● **Assignment**
Below are the entries; output exactly the lines from the one containing "histopathology image demonstrates" through the final line, inclusive.

Data records
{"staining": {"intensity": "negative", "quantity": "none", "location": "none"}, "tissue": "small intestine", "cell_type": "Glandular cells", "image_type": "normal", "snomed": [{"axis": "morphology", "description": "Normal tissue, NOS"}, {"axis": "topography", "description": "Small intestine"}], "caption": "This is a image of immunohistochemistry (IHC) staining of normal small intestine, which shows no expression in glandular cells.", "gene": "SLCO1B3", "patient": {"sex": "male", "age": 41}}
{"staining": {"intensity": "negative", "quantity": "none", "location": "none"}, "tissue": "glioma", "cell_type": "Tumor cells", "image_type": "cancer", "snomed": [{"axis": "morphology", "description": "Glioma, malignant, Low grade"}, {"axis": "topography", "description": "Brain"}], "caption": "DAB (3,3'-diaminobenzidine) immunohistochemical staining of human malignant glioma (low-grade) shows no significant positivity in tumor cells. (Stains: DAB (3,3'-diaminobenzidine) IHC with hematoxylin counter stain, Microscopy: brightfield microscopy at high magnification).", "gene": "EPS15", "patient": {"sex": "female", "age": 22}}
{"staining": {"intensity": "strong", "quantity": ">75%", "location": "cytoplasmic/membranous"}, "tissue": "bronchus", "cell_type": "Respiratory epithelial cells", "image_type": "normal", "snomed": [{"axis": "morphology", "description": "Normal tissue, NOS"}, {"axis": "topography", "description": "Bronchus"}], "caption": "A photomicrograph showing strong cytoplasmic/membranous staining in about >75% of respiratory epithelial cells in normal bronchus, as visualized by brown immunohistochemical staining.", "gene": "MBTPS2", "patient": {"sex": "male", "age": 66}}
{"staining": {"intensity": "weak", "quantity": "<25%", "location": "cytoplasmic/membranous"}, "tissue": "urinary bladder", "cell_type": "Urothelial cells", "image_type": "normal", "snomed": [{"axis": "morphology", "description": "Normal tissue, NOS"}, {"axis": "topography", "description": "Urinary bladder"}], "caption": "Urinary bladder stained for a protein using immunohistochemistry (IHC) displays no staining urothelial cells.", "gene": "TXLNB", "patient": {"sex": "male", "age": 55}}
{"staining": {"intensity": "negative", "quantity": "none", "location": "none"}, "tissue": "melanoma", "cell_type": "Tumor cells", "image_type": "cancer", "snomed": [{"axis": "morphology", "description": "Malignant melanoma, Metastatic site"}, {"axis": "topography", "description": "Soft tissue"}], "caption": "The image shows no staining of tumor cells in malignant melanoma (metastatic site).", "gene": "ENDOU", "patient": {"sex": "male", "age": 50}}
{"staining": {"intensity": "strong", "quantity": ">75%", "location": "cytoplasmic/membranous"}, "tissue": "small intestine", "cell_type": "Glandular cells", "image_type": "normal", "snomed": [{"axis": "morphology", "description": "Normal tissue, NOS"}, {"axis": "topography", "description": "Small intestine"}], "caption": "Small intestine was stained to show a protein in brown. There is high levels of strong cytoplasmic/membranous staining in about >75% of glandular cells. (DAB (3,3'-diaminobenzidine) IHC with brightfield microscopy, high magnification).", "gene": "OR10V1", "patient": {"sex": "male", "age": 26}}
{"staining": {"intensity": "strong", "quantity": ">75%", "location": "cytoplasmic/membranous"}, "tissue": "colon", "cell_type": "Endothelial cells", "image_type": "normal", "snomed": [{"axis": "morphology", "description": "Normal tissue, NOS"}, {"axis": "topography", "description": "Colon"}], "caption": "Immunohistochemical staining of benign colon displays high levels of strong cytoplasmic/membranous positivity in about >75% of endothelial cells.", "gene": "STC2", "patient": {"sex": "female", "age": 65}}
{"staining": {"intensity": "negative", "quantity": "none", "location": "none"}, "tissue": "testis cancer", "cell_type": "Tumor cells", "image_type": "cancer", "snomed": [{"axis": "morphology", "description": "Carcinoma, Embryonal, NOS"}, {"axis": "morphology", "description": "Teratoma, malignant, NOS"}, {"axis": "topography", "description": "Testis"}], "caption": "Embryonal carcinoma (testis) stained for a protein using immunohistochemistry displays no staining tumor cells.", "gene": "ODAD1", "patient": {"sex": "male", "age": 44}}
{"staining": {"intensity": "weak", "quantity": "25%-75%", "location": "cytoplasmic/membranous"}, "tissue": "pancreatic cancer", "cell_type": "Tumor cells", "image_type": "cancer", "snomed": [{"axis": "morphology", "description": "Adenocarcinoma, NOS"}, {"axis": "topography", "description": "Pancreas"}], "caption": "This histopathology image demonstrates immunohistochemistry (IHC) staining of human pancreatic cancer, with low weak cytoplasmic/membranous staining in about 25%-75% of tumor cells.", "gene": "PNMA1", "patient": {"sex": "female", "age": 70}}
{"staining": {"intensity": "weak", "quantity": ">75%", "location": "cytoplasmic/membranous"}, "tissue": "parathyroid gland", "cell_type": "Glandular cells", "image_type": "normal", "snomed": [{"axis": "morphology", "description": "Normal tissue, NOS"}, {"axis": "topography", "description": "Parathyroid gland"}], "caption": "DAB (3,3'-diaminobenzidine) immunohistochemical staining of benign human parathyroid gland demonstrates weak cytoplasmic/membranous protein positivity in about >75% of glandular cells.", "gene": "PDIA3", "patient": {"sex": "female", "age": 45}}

● **Completed exercise**
{"staining": {"intensity": "weak", "quantity": "25%-75%", "location": "cytoplasmic/membranous"}, "tissue": "pancreatic cancer", "cell_type": "Tumor cells", "image_type": "cancer", "snomed": [{"axis": "morphology", "description": "Adenocarcinoma, NOS"}, {"axis": "topography", "description": "Pancreas"}], "caption": "This histopathology image demonstrates immunohistochemistry (IHC) staining of human pancreatic cancer, with low weak cytoplasmic/membranous staining in about 25%-75% of tumor cells.", "gene": "PNMA1", "patient": {"sex": "female", "age": 70}}
{"staining": {"intensity": "weak", "quantity": ">75%", "location": "cytoplasmic/membranous"}, "tissue": "parathyroid gland", "cell_type": "Glandular cells", "image_type": "normal", "snomed": [{"axis": "morphology", "description": "Normal tissue, NOS"}, {"axis": "topography", "description": "Parathyroid gland"}], "caption": "DAB (3,3'-diaminobenzidine) immunohistochemical staining of benign human parathyroid gland demonstrates weak cytoplasmic/membranous protein positivity in about >75% of glandular cells.", "gene": "PDIA3", "patient": {"sex": "female", "age": 45}}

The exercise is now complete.